Cuando Dios mismo llega a ser una realidad viviente al alma, cuando Su majestuosidad temible, Su santidad inefable, Su justicia inflexible, y Su autoridad soberana, son realmente percibidas, aunque muy inadecuadamente, la indiferencia a Sus demandas ahora da lugar a una seria preocupación. Cuando hay un adecuado sentido de la magnitud de nuestra separación con Dios, de la depravación de nuestra naturaleza, del poder y vileza del pecado, de la espiritualidad y severidad de la ley, y de las eternas llamas que esperan a los enemigos de Dios, las almas despertadas gritan, «¿Con qué me presentaré ante Jehová, y adoraré al Dios altísimo? ¿Me presentaré con holocaustos, con becerros de un año? ¿Se agradará Jehová de millares de carneros, o de diez mil arroyos de aceite? ¿Daré a mi primogénito por mi rebelión, el fruto de mis entrañas por el pecado de mi alma?» (Miqueas 6:6, 7).

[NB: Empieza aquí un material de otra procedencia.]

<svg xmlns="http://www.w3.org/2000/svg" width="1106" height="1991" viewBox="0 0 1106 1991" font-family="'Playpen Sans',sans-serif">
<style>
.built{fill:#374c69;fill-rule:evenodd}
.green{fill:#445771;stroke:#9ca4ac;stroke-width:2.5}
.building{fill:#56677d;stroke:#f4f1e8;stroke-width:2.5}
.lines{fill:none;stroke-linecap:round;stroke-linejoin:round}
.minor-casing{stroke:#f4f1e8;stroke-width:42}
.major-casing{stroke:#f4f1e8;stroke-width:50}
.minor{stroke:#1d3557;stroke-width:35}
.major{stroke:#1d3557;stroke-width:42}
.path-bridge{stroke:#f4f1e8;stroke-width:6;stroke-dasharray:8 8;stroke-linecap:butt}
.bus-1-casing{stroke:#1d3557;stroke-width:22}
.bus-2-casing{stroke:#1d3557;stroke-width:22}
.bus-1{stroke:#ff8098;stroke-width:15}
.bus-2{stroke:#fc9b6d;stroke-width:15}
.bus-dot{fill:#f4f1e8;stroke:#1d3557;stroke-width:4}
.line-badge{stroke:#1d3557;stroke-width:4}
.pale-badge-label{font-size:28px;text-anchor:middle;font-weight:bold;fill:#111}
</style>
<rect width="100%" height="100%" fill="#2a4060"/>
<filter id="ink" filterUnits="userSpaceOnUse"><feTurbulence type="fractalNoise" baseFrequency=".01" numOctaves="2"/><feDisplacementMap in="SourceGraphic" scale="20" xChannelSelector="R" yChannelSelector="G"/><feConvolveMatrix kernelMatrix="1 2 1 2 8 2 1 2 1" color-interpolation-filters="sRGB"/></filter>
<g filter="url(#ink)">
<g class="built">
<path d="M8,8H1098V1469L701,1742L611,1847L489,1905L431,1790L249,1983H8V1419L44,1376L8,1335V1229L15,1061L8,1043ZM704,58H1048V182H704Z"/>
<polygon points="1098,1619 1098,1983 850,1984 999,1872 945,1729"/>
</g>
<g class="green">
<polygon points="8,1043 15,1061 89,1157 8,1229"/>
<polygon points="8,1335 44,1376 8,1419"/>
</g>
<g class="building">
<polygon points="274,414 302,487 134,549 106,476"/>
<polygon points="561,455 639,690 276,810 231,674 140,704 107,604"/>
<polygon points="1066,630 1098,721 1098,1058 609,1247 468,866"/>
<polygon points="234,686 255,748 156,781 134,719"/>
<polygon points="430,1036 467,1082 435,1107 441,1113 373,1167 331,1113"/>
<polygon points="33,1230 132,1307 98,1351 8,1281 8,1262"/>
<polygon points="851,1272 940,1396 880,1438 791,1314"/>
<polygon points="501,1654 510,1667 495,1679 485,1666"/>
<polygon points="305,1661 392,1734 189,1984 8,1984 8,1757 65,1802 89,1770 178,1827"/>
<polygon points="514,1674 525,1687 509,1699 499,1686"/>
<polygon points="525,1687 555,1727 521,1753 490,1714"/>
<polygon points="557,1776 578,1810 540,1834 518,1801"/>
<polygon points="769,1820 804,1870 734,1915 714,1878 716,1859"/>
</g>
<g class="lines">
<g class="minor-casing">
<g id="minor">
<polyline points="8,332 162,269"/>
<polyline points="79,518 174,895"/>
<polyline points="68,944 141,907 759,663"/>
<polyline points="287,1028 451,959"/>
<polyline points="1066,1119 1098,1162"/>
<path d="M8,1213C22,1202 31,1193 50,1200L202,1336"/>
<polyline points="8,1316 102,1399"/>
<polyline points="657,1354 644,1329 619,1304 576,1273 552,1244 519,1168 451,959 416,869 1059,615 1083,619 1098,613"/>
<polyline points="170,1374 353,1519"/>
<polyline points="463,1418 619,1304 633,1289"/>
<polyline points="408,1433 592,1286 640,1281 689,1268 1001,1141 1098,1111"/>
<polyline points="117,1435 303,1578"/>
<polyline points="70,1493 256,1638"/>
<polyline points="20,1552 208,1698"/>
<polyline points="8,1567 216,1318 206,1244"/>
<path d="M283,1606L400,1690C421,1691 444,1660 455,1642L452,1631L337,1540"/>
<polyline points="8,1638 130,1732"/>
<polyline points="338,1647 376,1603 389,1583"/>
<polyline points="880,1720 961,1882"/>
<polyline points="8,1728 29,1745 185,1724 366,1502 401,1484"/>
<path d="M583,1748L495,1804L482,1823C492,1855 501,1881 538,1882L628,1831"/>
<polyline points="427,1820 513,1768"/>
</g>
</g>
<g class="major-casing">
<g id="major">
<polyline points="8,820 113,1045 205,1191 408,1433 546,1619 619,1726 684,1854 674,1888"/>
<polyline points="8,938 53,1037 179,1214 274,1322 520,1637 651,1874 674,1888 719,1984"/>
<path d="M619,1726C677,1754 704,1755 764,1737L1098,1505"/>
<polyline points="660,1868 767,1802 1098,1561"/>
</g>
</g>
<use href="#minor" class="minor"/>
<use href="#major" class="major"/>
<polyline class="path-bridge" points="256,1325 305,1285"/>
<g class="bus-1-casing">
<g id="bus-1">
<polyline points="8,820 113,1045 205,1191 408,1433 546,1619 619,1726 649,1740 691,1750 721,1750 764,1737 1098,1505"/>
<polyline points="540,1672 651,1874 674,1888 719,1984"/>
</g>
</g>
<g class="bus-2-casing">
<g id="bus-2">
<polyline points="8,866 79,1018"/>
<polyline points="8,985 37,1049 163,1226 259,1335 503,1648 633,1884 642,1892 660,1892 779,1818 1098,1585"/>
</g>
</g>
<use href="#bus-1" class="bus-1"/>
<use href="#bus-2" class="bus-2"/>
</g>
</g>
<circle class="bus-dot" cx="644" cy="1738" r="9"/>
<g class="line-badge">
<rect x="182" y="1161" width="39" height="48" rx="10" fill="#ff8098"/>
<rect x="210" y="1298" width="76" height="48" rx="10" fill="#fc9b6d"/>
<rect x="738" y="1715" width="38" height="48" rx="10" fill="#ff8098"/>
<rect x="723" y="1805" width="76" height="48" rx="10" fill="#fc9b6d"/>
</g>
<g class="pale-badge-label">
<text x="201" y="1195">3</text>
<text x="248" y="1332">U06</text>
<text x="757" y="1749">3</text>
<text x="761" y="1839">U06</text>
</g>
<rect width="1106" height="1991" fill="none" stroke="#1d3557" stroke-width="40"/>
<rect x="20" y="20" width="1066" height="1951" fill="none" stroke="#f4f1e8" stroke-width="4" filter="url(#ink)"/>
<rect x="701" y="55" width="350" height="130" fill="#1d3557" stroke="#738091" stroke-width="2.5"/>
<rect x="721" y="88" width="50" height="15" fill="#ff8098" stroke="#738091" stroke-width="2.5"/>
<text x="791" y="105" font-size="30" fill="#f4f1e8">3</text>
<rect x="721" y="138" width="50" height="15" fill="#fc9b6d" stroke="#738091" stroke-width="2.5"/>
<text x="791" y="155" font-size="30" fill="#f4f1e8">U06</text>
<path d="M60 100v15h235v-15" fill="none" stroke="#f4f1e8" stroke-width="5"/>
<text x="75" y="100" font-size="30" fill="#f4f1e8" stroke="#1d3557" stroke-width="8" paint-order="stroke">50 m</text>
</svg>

Entonces la pobre alma exclama, «¿Cómo pues se justificará el hombre con Dios? ¿Y cómo será limpio el que nace de mujer?» (Job 25:4). Y es en la bendita doctrina que está ahora por ser puesta ante nosotros en donde se nos explica el método por el cual un pecador puede obtener paz con su Hacedor y emerger a la posesión de la vida eterna.
También; esta doctrina es de inestimable valor para el cristiano con una conciencia despierta quien cada día gime por sentir su corrupción y las innumerables faltas comparándose con el estándar [o la norma de vida perfecta] que Dios ha puesto ante él. El Maligno, que es «el acusador de nuestros hermanos» (Apoc. 12:10), frecuentemente acusa con hipocresía al creyente ante Dios, inquieta su conciencia, y pretende convencerle que su fe y su piedad son nada más que una máscara y una apariencia para el exterior, por las cuales él no solo engaña a otros, sino también a sí mismo. Pero, gracias a Dios, Satán puede ser vencido por «la sangre del Cordero» (Apoc. 12:11): mirando lejos del incurablemente corrupto yo, y contemplando al Fiador [así se lo llama a Jesús en Hebreos 7:22, el fiador es el que se compromete a responder por las deudas que otro no puede pagar, es sinónimo de garante], que ha respondido plenamente por cada falta del cristiano, ha expiado [pagado] perfectamente por cada pecado de éste, y le ha proporcionado una «justicia eterna» (Dan. 9:24), que fue puesta en su cuenta en la elevada corte celestial. Y de este modo, aunque gimiendo por sus flaquezas, el creyente puede poseer una confianza victoriosa que lo eleva sobre todo temor.
Esto fue lo que trajo paz y regocijo al corazón del apóstol Pablo: porque mientras que en un instante exclamó, «¡Miserable hombre de mí! ¿quién me librará del cuerpo de esta muerte?» (Rom. 7:24), a continuación declaró, «Ahora pues, ninguna condenación hay para los que están en Cristo Jesús» (Rom. 8:1). A lo cual añadió, «¿Quién acusará a los escogidos de Dios? Dios es el que justifica. ¿Quién es el que condenará? Cristo es el que murió; más aún, el que también resucitó, quien además está a la diestra de Dios, el que también intercede por nosotros. ¿Quién nos apartará del amor de Cristo? (vers. 33-35). Pueda el Dios de toda gracia dirigir nuestra pluma y bendecir lo que escribimos para los lectores, que no pocos de los que están ahora en las sombrías prisiones del Castillo de la Duda, puedan ser conducidos dentro de la gloriosa luz y libertad de la plena certeza de fe.